Now the veteran separatist leader Shabir Shah has adopted Insha and he has once again rushed her to Mumbai for further treatment. Earlier Shah’s wife, two daughters, elder brother, sister and a few other family members visited Insha’s village Sedow in Shopian to seek her parents’ permission “to take her home”.
However, while Insha due to media attention has been looked after by the government and the separatists — albeit with no real redeeming difference to her plight – the rest have been forgotten. Their parents have been left to bear the heavy expenses of their treatment alone. For obvious reasons, the State Government has tried to play down their tragedy. And except for a exploitation of their collective plight for politics, separatists have done so far little to extend a helping hand to them.

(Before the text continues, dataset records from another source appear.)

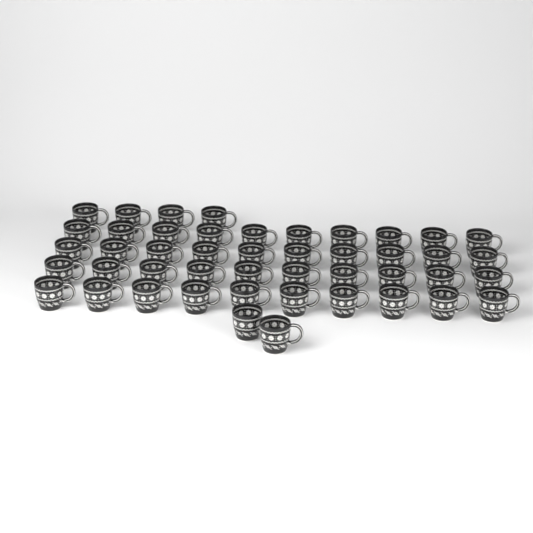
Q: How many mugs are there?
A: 46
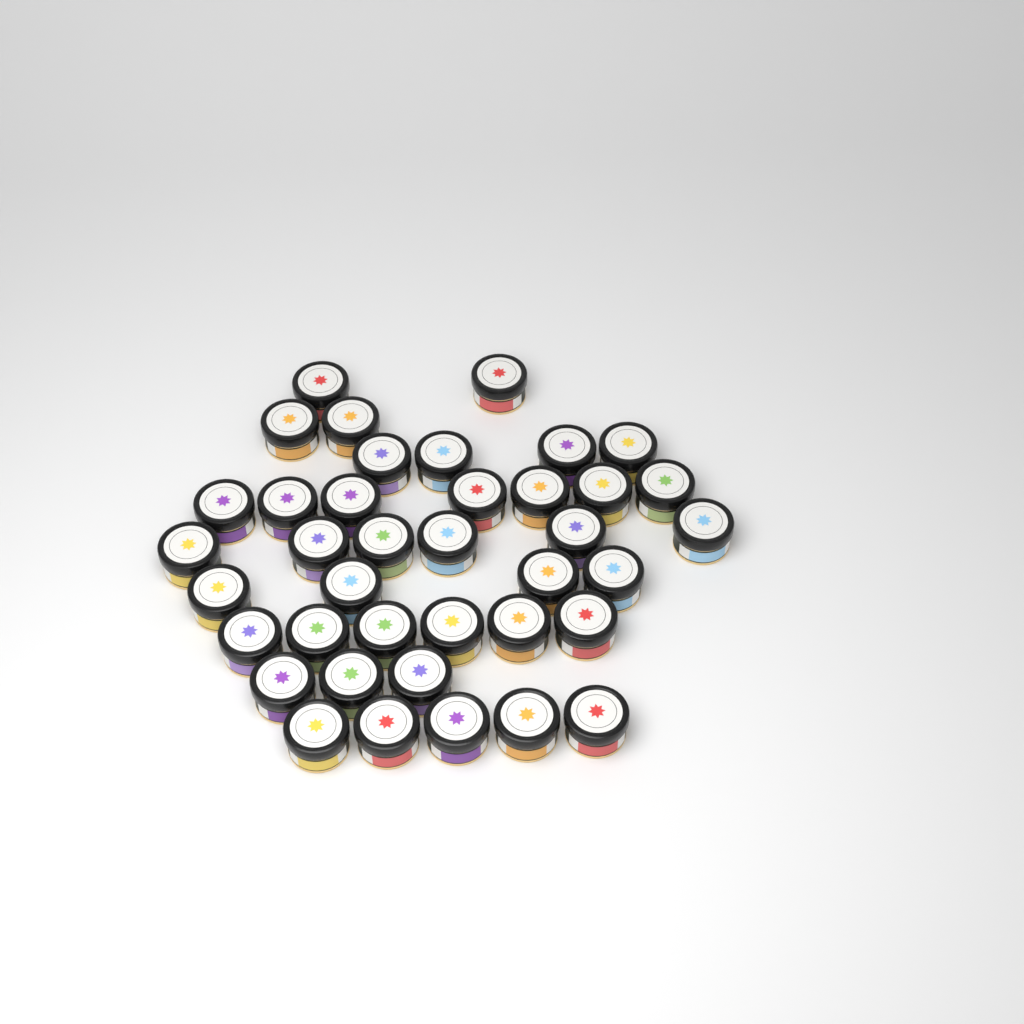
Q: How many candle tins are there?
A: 39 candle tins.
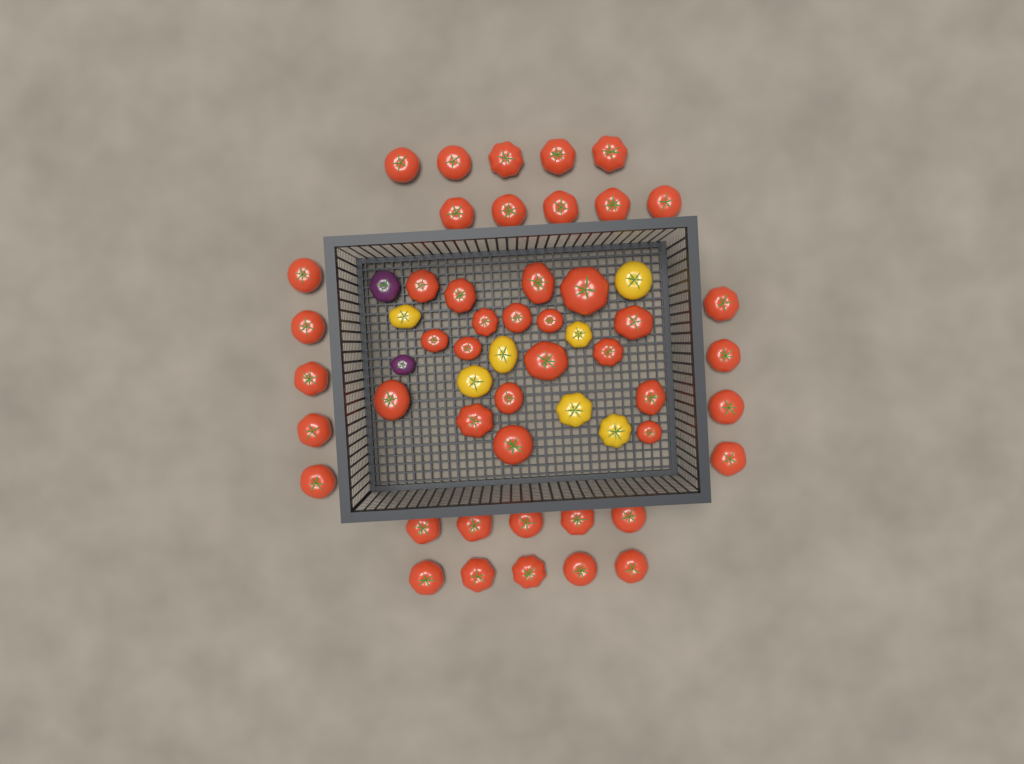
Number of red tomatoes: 47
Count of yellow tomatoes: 7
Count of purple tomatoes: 2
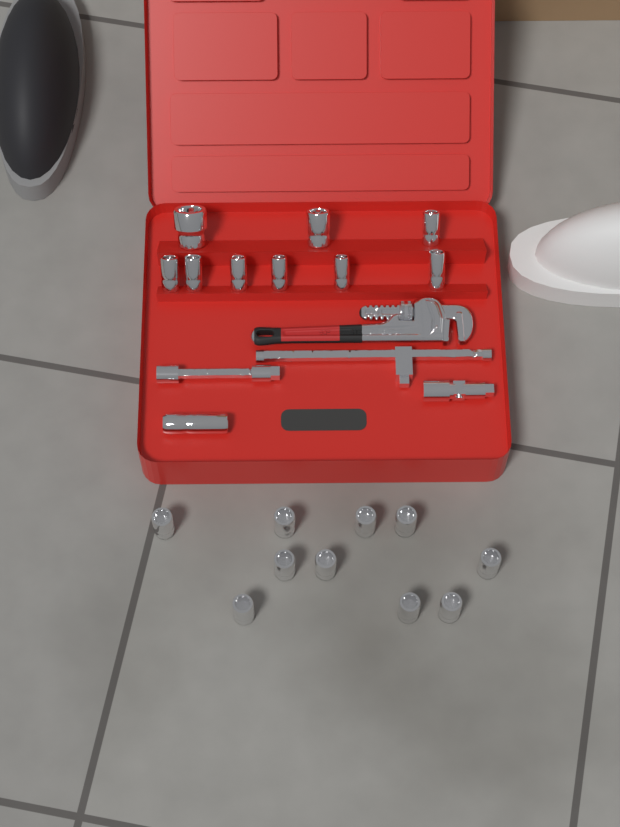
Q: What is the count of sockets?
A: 20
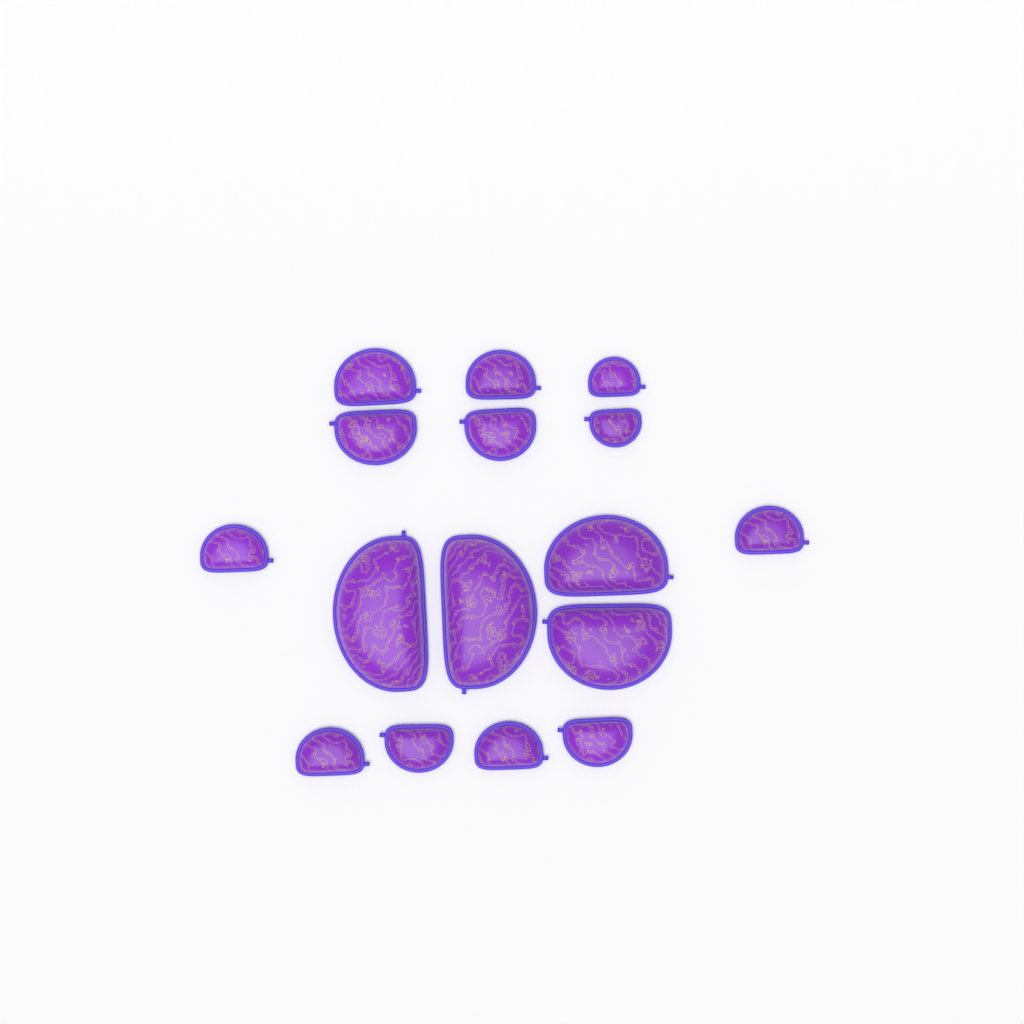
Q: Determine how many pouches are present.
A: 16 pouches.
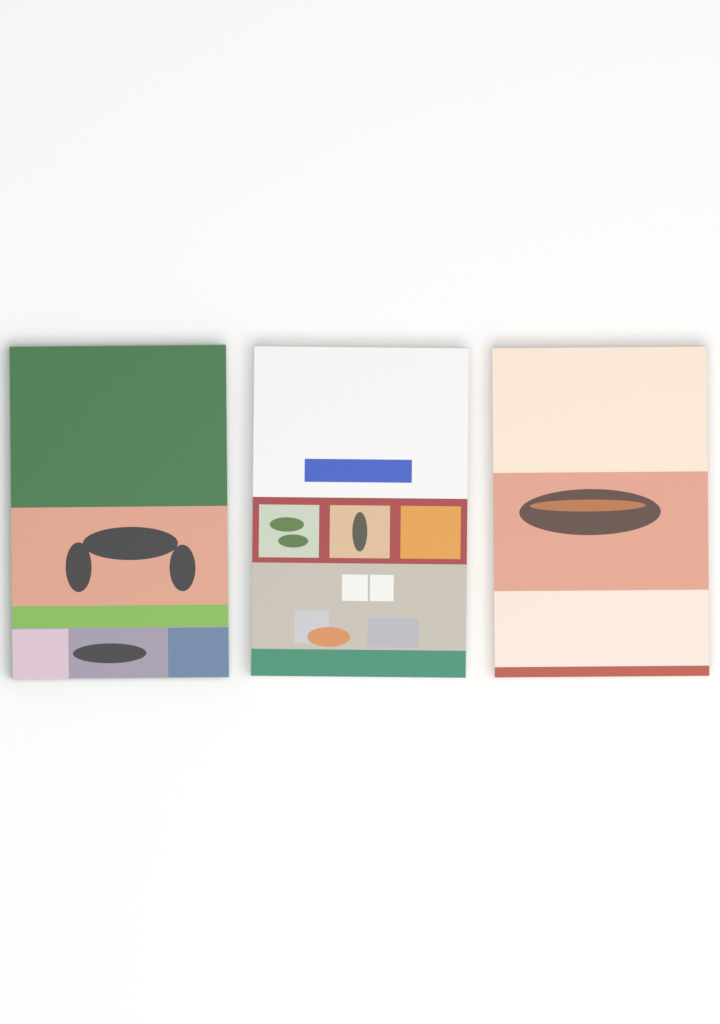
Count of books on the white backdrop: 3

This was the case too with the youth blinded in 2010 unrest. Forty five people, according to a study by the SMHS in the same year, lost their vision in one or both the eyes. But nobody now knows who they were. Amir Kabir of Baramulla was one of the first to be blinded by pellet guns. The pellets pierced through his retina, and he lost vision in both eyes. Successive surgeries failed to recover his sight.
“I was told at hospitals in both Chennai and Delhi that had there not been delays, chances of regaining some vision may have been better”, Kabir says. “But that opportunity is lost. There is nothing a specialised treatment can do now”.
This is a prognosis that stands true for Insha and scores of others similarly injured who have now been reduced to a statistic in the description of the current unrest in Valley. The plight of hundreds of others who are less grievously injured but with little chance of regaining their full sight hasn’t similarly been a concern beyond its political use in advancing various ideological and political agendas.
Moin Mushtaq, 11, of Khanyar in downtown Srinagar was hit in the right eye by pellets when he was playing cricket at a ground. The family took him to a hospital in Indore where doctors performed two surgeries on him but the prospects of his regaining the sight look bleak.
“Nobody helped us out. We had to bear all the expenses ourselves,” says the father Mushtaq Ahmad, a small time baker. “We had to stay in Indore for sixteen days. But we have to still spend on the treatment and there is little hope that my son can see again in his one eye”.
The families of the pellet-hit Firdous Ahmad and Zahid Ahmad from Sopore have faced the similar hardships, being left alone to shoulder their burden. What is more, there is no discourse worth its name underlining the need for solidarity and support for the victims. This concern was highlighted in a recent editorial of a local English daily. “The blinded and injured youth have been left to fend for themselves. It is cynical on our part to project the victims of gross human rights excesses as reference points for the uncounted sacrifices made by the people of state over the past 27 years and not do anything for them at a community level,” the editorial carried by Kashmir Observer read. “Did anybody help these families to cope with their trauma and pain? Did anybody help them financially? These questions have answers that could embarrass us all — we the lovers of big fat and showy weddings with a penchant for the large, hulking houses that we don’t need”.